2025 Half Year Results Media Release
| Stock | Ooh!Media Ltd (OML.ASX) |
|---|---|
| Release Time | 18 Aug 2025, 8:21 a.m. |
| Price Sensitive | Yes |
oOh!Media Delivers Strong 1H25 Results
- Revenue up 17% to $336.2 million
- Adjusted underlying NPAT up 46% to $26.5 million
- Interim dividend up 29% to 2.25 cents per share
oOh!Media Limited (ASX:OML) has announced its results for the half year ended 30 June 2025 (1H25), demonstrating continued strong momentum across the Group and reaffirming its market leadership in the fast-growing Out of Home (OOH) media sector. The company reported revenue growth of 17% to $336.2 million, driven by strong performance in Road, Street Furniture & Rail and Fly formats. Adjusted gross profit increased by 13% to $140.6 million, with new contract wins contributing 20% of total revenue growth. Adjusted underlying EBITDA increased by 27% to $62.2 million, reflecting operating leverage from revenue growth and disciplined cost control. Adjusted underlying NPAT was up 46% to $26.5 million. The company's balance sheet remains strong, with gearing reduced to 0.7x, within the target range. The interim dividend was increased by 29% to 2.25 cents per share, fully franked. The company's CEO, Cathy O'Connor, noted that Out of Home remains the best performing channel in Australian media, and with the company's market-leading portfolio, it is well-positioned to continue its strong momentum in a rising market.

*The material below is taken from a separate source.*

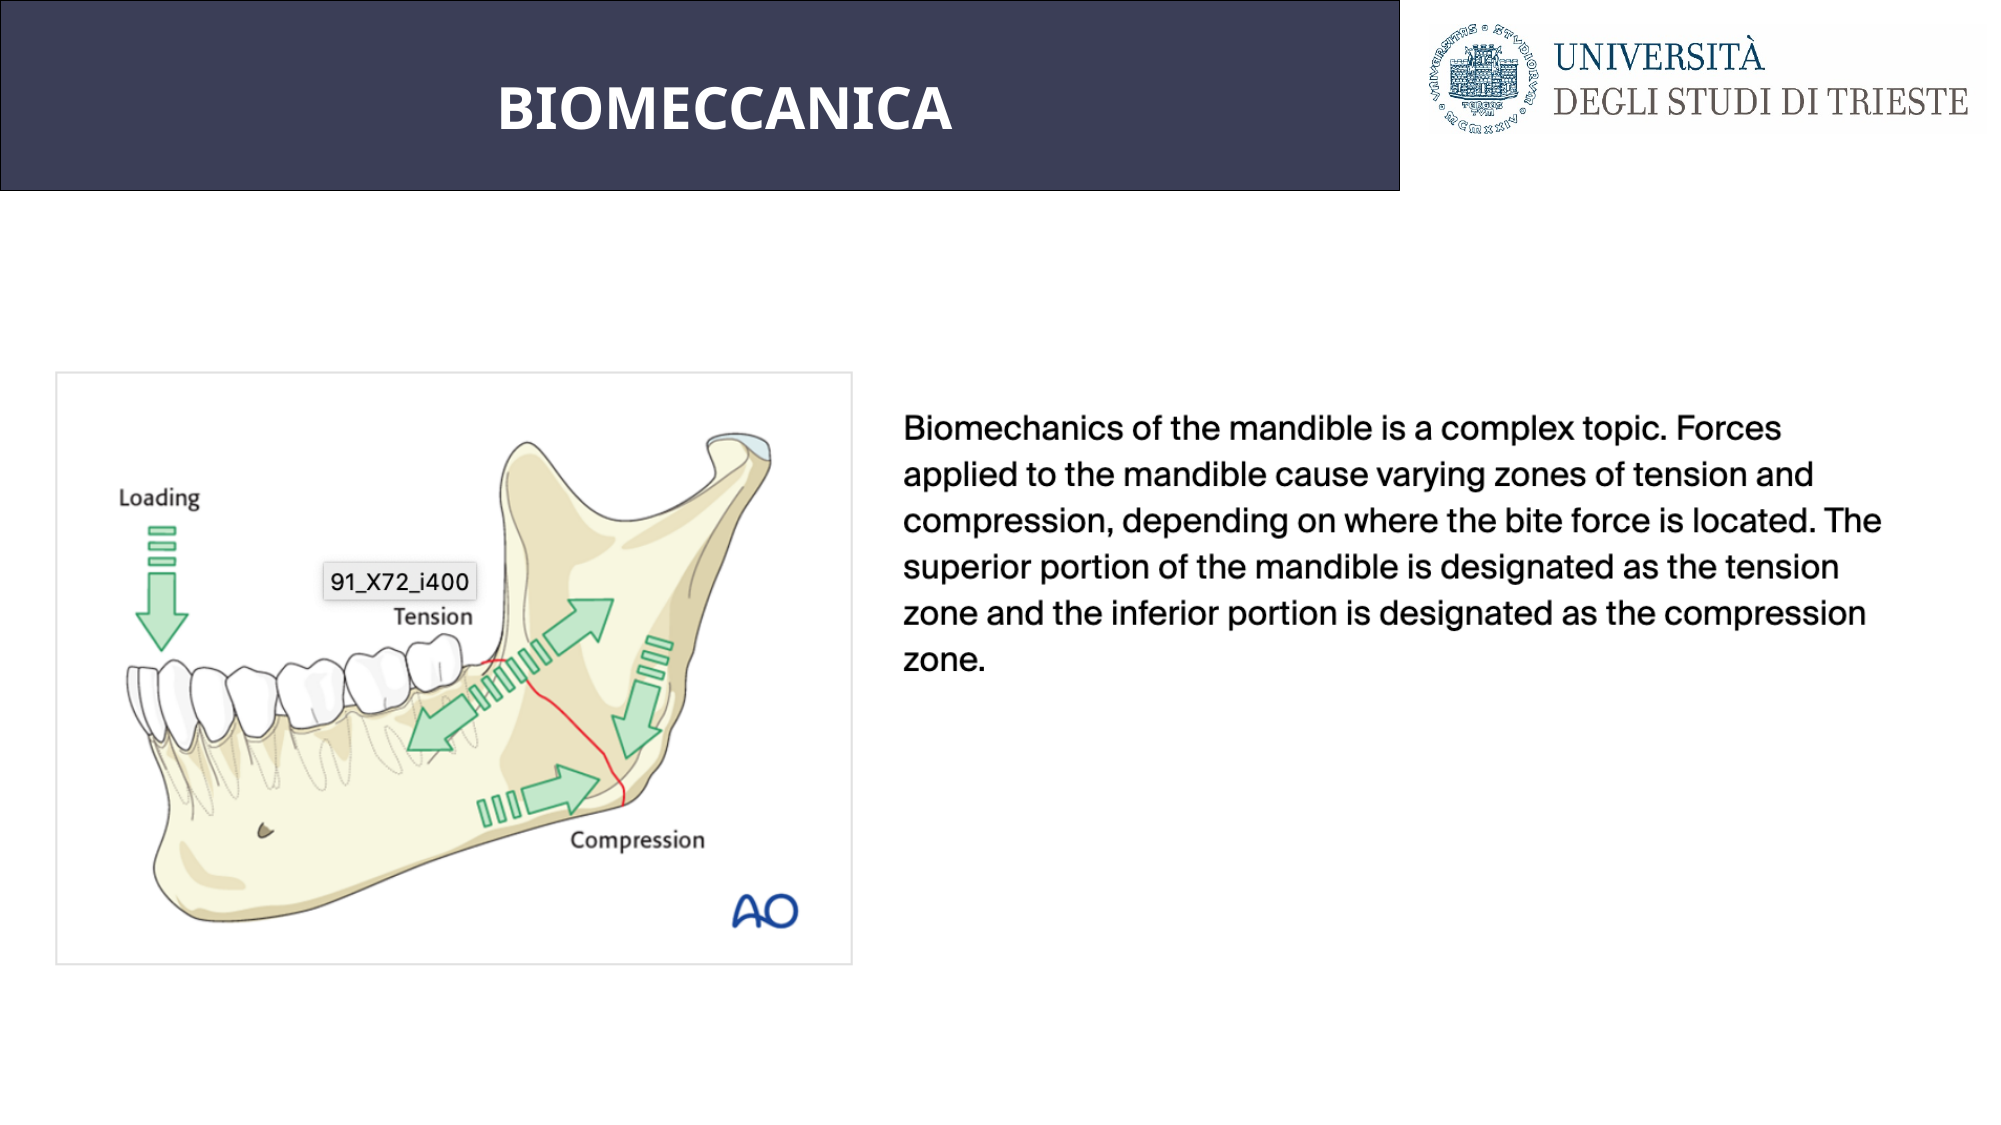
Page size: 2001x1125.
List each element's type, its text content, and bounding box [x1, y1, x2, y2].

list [49, 361, 1922, 979]
picture [1429, 24, 1987, 134]
title BIOMECCANICA [49, 41, 1400, 172]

2H25 adjusted gross margin performance is expected to improve on 1H, with the full year to be circa 44.0%. Full year operating costs expected to be $159 million to $161 million. Capital expenditure for CY25 is expected to be between $53 million and $63 million. Gearing is expected to be within target range of below 1.0 times of adjusted underlying EBITDA. Out of Home is expected to continue taking revenue share from other media sectors, with growth of mid to high single digits in 2H25.
The company expects market share growth, excluding retail and New Zealand, for the remainder of CY25 as new assets from contracts announced in 2023 and 2024 come online. The company is also undertaking restructuring of its New Zealand business, which is expected to drive an annualised benefit of $6 million to $7 million per annum from the fourth quarter onwards, with full run rate from Q2 2026.